Richard Barone And The Tale Of Pete Seeger's Inspiring Last Single That Nobody Knows About!

It kills me that there are those who will never know the wonderful songs and spirit of Pete Seeger. It seems that each generation is so hell-bent on distancing themselves from the music their parents liked that, before long, the true giants among us become marginalized by time.

Having said that, it's astonishing that it took the arrival of a publication I can't even remember how I came to subscribe to in the first place (the wonderfully informative and quite dependable Tape Op Magazine, for which subscribing is FREE) to hip me to such an inspiring story. Either I'm living under a rock (and so are you), or this story didn't get nearly as much "play" in the media as it deserves.

A quick Google confirms that, yes, this obvious PR slam-dunk, like the single itself, was doomed by people who obviously have no idea what they're doing.

While I was a moderate fan of Richard Barone from his days in The Bongos, his solo career lacked focus and didn't really connect with me. Nonetheless, he is proof that not all second-tier folks are bad for the project, but that perhaps he should have found someone who knew how to effectively promote a story that, as stated, is a slam dunk on so many levels.

First off, you've got the BP oil spill, which had just happened and was the "fuel", if you will, for the entire project. It was, you know, timely and kind of a big story.

Secondly, you've got a legendary folk singer in his nineties ready to step in to write and record a protest song concerning the oil spill and urging us to work a little harder at treating this planet a whole lot better than we have been.

Now, see, right here is enough for me to be able to run to any number of sources for either media coverage, funding, promotion, etc. Considering the names involved, and the cause, the response would have been huge, too.

Thirdly, you're gonna perform and record said song on a boat. While sailing said boat. Said boat is the majestic Sloop, sailing up and down the evocative Hudson River.

How was this not an HBO series yet we're "treated" to such other fine programming as the Foo Fighters recording their "Pro-Tooled beyond recognition" nonsense in a different boring recording studio every week?

Photo credit: Richard Barone
Sadly, in today's world, the Tao of Mediocrity wins out over beautiful, ragged genius every time, it seems.

Fourthly, when the idea of bringing in a celebrity ringer to help the project is mentioned, it comes from Seeger himself. Names like Springsteen and Billy Bragg are mentioned. Slam-dunk just got a whole lot slam-dunkier!

Sadly, once Billy Bragg has been contacted and has accepted the invitation, Seeger changes his mind.

Sadder still, once this timely protest song is hastily recorded for immediate release, so as to better raise awareness (and money) to benefit those harmed by the oil spill, the finished song languishes on the shelf.

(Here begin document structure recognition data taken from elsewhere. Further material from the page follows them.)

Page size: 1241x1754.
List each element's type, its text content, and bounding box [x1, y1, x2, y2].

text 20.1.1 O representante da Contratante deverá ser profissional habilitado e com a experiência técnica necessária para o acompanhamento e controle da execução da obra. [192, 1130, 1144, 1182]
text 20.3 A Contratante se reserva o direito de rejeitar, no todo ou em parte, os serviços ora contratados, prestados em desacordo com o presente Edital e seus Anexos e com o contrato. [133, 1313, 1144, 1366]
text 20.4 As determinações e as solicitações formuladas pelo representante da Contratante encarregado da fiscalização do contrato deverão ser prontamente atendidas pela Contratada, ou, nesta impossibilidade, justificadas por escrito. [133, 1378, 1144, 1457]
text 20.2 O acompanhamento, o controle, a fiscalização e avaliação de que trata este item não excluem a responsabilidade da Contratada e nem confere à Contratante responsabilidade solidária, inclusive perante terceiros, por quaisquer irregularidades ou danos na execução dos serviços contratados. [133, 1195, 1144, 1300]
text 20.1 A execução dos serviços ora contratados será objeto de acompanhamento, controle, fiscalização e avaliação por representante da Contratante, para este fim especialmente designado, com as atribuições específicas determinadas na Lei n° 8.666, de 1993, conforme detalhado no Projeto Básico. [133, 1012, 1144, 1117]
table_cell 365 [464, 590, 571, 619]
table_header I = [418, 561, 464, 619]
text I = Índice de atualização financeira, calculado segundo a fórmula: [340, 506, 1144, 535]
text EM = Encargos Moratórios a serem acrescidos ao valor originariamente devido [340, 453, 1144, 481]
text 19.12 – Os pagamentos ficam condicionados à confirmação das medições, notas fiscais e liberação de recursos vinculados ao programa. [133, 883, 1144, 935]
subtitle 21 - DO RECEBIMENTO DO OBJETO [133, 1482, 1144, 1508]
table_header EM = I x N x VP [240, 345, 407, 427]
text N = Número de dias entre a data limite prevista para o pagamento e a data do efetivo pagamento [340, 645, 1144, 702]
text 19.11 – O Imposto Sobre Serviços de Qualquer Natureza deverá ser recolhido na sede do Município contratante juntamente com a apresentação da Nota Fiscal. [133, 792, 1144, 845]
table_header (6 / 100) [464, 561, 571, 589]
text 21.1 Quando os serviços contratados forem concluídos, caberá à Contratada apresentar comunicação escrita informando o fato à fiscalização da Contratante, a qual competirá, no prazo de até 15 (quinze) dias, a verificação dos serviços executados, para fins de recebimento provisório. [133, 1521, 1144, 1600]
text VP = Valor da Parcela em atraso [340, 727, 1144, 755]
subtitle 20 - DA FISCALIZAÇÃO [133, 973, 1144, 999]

For two bleeping years. That's right, the very song that was recorded in a single take and meant to help assist in the immediate aftermath of the BP oil spill didn't even see release in Seeger's lifetime.

That's not just heartbreaking, that's downright insulting. Sadly, you cannot blame this on a big, bad conglomerate that also dabbles in music, but the small record label (Appleseed Recordings) that, according to Barone's article, had granted Barone the rights to release Seeger's song on HIS OWN label and stood to benefit the most from all of the attention it would bring because, when people go hunting for more Seeger releases to feast their ears upon, they will invariably be led to Appleseed Recordings.

Even so, Richard Barone's re-telling of the experience is humorously frank and I would urge anyone who has read this far to continue to Barone's article in the new issue of Tape Op magazine.

Unfortunately, the powers that be at TapeOp haven't made it available online yet. I guess that's so we subscribers can finish reading our print copy first. I will update this article once it becomes available but could not prevent myself from sharing Pete's wonderful song and all the amazing work that Richard Barone and everyone else involved in the recording and filming did on this project.

NOTE TO WHOMEVER: Is there any label willing to step up and release this song on vinyl, say, at the next Record Store Day? In light of current political events, this would qualify as yet another slam dunk, it would seem.